[Text shown]:
# UK Forestry Commission policy: The [email protected] Glentress



## karrikourier (Jan 12, 2010)

Some of you will already be aware through the press that the Forestry Commission in Scotland, which is not in danger of being privatised unlike in England, is under pressure to become more "commercial" ie. to raise more income from all areas of activity. The first taste of this shift in policy comes, so far as MTBs are concerned, with the news that Tracy Brunger and Emma Guy have been ruled out of the bidding process for running the replacement to The Hub @ Glentress. It appears that this decision has been made very early on in the process, that no explanation has been given( other than that the FC have a prefered bidder apparently) and that there is no right of appeal. This should clearly be worrying to anyone who has enjoyed this excellent facility which has been very successfully run by the girls for about 10yrs.Especially as they have been instrumental in this trail centre becoming one of the most successful in the UK, they put in far more than they are obliged to under their current lease and their combined businesses currently employ about 30 souls who stand to lose their jobs.
The FC rational for this is that they wish to make Glentress a 5 star facility, implying that it is not already although it is advertised as such. Sure there are areas for improvement in the existing trails and further trails could well be added, together with the rumoured linking to nearby Innerleithen but i am sure there are few who have actually used this centre who would question how much the girls have achieved with relatively little. To deny them the opportunity to put forward a business plan the take this forward seems odd therefore not to mention anticompetetive.

[Data excerpts]:
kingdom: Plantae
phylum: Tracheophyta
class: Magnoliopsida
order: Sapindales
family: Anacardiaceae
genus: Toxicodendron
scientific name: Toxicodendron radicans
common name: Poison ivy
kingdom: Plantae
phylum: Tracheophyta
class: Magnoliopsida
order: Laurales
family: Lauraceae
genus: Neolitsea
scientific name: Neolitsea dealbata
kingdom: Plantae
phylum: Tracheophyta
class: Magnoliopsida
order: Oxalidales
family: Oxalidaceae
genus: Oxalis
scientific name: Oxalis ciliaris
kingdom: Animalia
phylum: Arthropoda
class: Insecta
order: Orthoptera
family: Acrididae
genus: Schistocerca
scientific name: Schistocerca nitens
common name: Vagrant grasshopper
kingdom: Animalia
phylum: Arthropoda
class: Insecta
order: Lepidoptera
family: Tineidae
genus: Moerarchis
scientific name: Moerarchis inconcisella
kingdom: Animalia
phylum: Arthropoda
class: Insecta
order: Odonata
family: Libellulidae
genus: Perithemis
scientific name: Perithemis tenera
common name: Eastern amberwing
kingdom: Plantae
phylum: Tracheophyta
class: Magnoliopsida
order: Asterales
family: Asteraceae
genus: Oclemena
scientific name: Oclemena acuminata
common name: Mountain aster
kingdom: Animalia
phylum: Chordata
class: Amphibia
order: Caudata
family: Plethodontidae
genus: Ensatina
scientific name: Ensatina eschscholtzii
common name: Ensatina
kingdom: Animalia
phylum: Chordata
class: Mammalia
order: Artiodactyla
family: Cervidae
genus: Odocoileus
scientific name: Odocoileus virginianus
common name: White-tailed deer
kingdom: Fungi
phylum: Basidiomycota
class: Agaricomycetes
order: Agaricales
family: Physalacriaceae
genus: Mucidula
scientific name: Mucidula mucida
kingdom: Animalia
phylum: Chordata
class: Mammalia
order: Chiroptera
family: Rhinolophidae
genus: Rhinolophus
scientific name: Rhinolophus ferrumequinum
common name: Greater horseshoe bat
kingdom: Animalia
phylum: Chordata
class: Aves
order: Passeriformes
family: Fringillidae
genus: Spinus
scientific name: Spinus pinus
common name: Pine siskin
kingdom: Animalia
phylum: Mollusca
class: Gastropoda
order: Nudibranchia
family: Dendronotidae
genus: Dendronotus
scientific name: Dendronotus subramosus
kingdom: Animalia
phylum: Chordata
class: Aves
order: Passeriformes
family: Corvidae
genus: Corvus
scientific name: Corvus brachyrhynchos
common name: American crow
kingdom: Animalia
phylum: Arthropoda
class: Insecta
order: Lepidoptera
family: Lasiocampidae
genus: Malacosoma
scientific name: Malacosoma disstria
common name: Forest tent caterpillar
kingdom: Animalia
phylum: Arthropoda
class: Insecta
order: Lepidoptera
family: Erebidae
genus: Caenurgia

[Set exercise A]:
Please reproduce the Glentress forum post word for word between "The FC rational" and "to mention anticompetetive.", inclusive.
[Set exercise B]:
For each statement, answer yes or no according to the Glentress forum post, and quote the words from it that decide the answer: (i) The Forestry Commission in Scotland is in danger of being privatised. (ii) The combined businesses employ about 30 people. (iii) The facility has been run for about 10 years.

[Task answer A]:
The FC rational for this is that they wish to make Glentress a 5 star facility, implying that it is not already although it is advertised as such. Sure there are areas for improvement in the existing trails and further trails could well be added, together with the rumoured linking to nearby Innerleithen but i am sure there are few who have actually used this centre who would question how much the girls have achieved with relatively little. To deny them the opportunity to put forward a business plan the take this forward seems odd therefore not to mention anticompetetive.

[Task answer B]:
(i) No: "which is not in danger of being privatised unlike in England"
(ii) Yes: "their combined businesses currently employ about 30 souls"
(iii) Yes: "very successfully run by the girls for about 10yrs"